To enter a name for the data set first de-select the Use Default checkbox then enter the name.
Edge Width Dialog¶
When you create an Enrichment Map network a visual style is created. The default edge width property is a continuous mapping to the similarity_coefficient column. After running post-analysis the rules for calculating edge width become more complicated. Edge width for edges between enrichment sets are still based on the similarity_coefficient column, but edges between signature sets and enrichment sets are based on the statistical test used for cutoff. Currently Cytoscape does not provide a visual mapping that is capable of “if-else” logic. In order to work around this limitation, the width of the edges is calculated by EnrichmentMap and put into a new column called EM1_edge_width_formula.
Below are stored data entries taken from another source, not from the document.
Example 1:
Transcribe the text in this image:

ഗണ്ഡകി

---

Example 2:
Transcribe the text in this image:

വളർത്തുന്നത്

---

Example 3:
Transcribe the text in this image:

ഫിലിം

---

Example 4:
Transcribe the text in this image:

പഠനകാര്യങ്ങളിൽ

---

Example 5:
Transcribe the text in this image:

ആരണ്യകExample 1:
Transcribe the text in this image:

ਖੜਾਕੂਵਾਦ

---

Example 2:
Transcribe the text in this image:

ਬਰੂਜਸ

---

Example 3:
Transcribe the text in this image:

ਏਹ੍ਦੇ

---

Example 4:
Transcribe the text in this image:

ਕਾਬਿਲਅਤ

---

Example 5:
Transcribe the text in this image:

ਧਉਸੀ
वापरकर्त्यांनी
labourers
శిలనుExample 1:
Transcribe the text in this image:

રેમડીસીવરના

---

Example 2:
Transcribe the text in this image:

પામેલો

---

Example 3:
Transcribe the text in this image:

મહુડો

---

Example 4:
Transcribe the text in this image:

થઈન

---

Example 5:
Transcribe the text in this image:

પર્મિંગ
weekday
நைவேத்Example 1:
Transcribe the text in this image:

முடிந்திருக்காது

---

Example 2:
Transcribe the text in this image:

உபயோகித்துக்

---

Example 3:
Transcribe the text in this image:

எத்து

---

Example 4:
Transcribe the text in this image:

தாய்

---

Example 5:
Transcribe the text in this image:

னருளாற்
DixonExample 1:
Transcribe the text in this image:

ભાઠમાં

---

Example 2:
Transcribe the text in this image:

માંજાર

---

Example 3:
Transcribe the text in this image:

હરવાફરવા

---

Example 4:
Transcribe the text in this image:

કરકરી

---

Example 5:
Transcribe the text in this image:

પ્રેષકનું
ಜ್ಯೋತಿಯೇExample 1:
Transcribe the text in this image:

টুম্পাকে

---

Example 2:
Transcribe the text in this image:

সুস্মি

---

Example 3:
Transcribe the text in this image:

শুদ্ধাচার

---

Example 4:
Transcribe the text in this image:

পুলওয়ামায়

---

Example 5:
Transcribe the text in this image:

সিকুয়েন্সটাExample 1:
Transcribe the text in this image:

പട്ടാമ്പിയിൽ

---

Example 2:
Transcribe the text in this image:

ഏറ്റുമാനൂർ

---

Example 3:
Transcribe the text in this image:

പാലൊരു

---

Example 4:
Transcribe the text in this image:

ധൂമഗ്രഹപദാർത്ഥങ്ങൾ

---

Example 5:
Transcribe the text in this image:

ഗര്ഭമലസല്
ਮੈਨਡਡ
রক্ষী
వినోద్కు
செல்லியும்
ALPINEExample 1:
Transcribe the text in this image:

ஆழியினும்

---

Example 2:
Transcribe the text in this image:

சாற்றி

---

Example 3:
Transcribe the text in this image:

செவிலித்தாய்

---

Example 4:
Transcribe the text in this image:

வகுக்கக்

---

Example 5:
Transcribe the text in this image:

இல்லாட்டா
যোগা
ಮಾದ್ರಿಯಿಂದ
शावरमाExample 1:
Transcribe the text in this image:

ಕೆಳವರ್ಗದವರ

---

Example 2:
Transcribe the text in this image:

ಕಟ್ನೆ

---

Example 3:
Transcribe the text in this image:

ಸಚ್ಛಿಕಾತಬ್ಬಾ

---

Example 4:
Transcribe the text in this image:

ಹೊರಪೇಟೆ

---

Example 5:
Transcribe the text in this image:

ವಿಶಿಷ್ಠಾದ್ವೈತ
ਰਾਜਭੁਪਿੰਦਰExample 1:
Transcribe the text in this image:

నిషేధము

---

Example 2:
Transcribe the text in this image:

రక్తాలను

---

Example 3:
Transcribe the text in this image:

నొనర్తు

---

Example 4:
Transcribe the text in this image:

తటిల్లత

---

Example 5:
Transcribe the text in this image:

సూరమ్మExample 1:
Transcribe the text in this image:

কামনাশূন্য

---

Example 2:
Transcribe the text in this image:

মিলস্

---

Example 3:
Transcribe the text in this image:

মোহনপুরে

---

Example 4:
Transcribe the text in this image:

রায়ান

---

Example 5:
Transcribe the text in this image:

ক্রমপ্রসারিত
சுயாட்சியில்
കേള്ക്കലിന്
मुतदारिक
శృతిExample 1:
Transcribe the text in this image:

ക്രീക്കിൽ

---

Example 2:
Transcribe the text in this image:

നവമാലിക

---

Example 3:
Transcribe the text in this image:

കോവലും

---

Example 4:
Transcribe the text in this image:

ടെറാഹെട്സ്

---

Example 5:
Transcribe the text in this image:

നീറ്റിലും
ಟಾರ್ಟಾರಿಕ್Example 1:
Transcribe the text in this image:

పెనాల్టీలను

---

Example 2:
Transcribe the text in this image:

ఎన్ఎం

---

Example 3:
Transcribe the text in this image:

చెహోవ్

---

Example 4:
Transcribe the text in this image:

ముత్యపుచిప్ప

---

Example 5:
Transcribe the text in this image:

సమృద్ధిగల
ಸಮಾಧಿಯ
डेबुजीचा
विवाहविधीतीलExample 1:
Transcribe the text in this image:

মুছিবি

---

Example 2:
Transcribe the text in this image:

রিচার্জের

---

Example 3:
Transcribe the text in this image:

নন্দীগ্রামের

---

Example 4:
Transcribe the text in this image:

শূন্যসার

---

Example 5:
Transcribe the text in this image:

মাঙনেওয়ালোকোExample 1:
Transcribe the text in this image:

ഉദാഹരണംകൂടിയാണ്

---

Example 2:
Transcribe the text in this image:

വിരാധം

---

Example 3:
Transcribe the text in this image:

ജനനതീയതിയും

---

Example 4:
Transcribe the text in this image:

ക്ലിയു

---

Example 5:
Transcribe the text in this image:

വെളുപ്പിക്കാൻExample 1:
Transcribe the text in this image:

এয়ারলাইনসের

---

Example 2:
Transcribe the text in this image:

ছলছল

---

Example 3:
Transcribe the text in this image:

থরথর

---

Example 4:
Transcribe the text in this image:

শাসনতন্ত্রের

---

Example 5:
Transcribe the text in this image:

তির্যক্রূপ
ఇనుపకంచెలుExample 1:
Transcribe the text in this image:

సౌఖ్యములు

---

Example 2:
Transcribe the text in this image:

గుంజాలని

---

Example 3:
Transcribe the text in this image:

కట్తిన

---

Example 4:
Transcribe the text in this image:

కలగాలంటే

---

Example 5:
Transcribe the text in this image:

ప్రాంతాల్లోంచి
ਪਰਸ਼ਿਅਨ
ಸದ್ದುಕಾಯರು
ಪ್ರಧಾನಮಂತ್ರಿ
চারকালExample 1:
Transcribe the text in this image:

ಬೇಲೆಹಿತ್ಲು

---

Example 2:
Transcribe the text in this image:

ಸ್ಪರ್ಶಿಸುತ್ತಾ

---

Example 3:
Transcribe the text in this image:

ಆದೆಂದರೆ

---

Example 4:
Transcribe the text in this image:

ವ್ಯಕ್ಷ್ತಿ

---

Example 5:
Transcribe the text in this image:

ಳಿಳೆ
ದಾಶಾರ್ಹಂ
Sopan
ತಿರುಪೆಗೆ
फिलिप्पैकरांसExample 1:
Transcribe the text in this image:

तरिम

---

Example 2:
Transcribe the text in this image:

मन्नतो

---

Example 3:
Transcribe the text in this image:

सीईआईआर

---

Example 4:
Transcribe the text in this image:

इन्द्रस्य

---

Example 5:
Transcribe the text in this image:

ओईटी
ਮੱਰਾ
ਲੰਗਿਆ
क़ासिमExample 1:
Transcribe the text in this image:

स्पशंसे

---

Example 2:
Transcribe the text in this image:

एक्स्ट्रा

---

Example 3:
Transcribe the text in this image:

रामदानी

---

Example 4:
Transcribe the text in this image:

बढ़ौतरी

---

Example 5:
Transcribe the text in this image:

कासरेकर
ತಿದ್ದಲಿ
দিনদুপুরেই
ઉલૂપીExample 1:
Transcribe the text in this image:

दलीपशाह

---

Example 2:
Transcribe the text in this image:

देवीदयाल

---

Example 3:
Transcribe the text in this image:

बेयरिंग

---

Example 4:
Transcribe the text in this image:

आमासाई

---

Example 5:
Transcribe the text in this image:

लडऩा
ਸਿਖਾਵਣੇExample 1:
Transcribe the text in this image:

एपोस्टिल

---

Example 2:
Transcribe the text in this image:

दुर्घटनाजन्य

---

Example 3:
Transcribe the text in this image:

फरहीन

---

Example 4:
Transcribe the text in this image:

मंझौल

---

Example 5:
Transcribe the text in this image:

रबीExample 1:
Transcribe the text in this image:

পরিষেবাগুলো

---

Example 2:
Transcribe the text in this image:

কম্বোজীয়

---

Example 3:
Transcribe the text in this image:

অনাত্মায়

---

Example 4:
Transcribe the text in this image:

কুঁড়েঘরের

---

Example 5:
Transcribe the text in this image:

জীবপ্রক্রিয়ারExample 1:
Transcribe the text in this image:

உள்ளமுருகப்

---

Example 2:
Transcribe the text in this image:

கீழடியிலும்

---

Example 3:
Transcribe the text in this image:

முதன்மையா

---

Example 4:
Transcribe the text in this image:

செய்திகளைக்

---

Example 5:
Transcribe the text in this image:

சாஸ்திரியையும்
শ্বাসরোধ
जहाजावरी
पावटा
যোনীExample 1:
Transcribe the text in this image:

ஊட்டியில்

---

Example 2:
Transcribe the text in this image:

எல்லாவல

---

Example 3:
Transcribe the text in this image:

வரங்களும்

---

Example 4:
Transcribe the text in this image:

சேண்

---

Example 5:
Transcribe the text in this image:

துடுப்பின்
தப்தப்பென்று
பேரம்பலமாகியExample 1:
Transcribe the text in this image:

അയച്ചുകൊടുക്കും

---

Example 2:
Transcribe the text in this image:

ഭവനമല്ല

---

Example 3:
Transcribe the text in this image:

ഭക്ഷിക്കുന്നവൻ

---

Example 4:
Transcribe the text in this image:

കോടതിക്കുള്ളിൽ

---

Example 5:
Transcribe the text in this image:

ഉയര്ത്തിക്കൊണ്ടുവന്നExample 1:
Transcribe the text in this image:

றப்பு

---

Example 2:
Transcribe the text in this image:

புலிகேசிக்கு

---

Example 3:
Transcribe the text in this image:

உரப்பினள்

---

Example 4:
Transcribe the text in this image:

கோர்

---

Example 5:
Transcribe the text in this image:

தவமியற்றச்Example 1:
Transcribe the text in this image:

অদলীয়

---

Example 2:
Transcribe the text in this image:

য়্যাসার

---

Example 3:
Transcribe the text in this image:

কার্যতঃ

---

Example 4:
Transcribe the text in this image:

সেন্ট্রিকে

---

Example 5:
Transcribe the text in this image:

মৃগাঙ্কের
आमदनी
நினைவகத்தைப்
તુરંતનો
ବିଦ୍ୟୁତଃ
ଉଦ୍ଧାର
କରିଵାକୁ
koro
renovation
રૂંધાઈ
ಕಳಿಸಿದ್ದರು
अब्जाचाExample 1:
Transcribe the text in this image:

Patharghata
Then the edge width property uses a continuous mapping to that column.
To open the dialog click the Set Signature Edge Width.. button in the style section of the main panel.
- Edge Width Dialog
- Gene set Overlap: Set the end points of the continuous mapping for edge width for edges between enrichment sets.
- Signature Set: Set the edge width value for signature set edges that are less than cutoff/100, <= cutoff/10 and > cutoff/10.
- Click OK to recalculate the values in the “EM1_edge_width_formula” column.